--- SOURCE DATA Enclosed Below ---
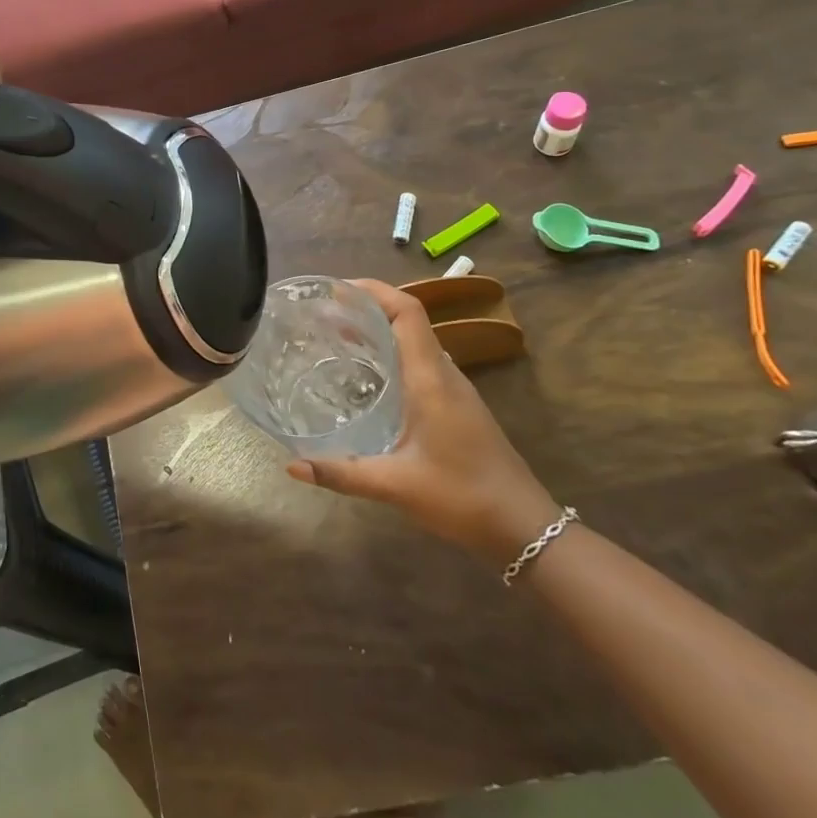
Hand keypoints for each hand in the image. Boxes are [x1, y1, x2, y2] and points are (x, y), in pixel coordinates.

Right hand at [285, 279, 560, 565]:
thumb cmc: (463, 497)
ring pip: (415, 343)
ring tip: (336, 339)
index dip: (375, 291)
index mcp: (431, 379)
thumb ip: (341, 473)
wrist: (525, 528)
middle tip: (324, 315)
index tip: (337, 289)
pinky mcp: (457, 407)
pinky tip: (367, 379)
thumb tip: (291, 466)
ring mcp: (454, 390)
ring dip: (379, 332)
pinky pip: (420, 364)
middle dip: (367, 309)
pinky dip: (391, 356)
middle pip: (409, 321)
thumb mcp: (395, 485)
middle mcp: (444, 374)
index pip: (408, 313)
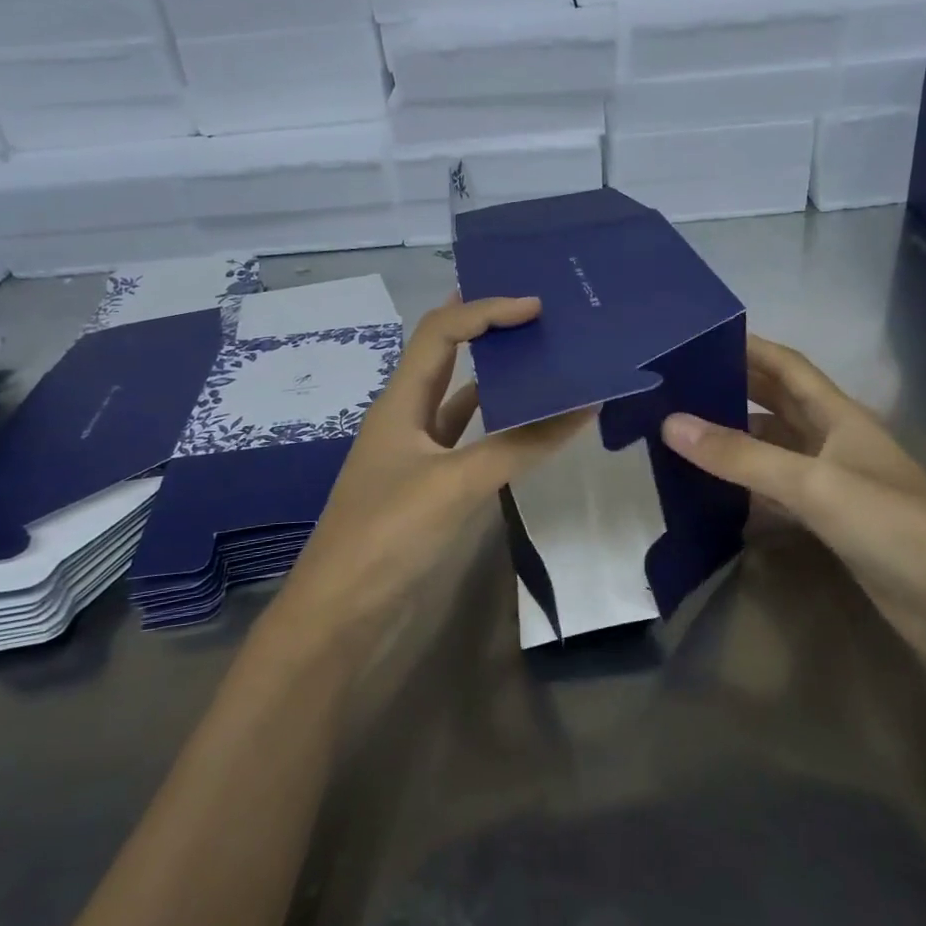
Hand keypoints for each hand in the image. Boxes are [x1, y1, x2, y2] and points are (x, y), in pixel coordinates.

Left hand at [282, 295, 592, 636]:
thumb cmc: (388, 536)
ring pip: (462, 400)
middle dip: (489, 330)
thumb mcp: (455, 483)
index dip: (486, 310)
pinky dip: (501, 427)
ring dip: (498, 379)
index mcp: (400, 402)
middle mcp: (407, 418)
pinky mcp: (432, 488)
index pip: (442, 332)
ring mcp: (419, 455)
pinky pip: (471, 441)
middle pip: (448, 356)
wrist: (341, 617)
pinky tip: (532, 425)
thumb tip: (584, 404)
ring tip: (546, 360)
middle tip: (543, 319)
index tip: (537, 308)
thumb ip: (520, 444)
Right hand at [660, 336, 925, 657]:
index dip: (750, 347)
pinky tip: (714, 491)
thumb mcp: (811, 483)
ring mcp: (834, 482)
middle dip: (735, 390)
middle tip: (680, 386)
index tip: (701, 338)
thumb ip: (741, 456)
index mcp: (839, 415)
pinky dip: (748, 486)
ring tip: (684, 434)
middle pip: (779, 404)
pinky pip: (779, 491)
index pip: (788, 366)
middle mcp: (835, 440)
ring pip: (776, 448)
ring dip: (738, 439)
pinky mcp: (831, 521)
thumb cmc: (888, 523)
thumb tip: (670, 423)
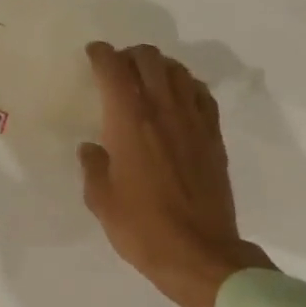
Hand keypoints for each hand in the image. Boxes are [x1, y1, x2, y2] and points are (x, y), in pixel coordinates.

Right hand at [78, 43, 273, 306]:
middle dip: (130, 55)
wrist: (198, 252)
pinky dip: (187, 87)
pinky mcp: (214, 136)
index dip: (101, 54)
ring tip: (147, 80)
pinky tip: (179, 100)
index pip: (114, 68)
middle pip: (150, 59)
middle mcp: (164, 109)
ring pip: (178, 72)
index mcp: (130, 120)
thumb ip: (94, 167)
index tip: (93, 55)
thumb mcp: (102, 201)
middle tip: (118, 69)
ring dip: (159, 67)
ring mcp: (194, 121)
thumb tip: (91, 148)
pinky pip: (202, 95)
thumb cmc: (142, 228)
--- End of Enclosed SOURCE DATA ---
**WHAT IS REQUIRED:**
Please reproduce, exactly as they appear above, the lines from the line containing "pinky dip: (187, 87)" up to and including the line containing "ring dip: (159, 67)".

**ANSWER AREA:**
pinky dip: (187, 87)
pinky mcp: (214, 136)
index dip: (101, 54)
ring tip: (147, 80)
pinky tip: (179, 100)
index pip: (114, 68)
middle pip: (150, 59)
middle mcp: (164, 109)
ring pip: (178, 72)
index mcp: (130, 120)
thumb ip: (94, 167)
index tip: (93, 55)
thumb mcp: (102, 201)
middle tip: (118, 69)
ring dip: (159, 67)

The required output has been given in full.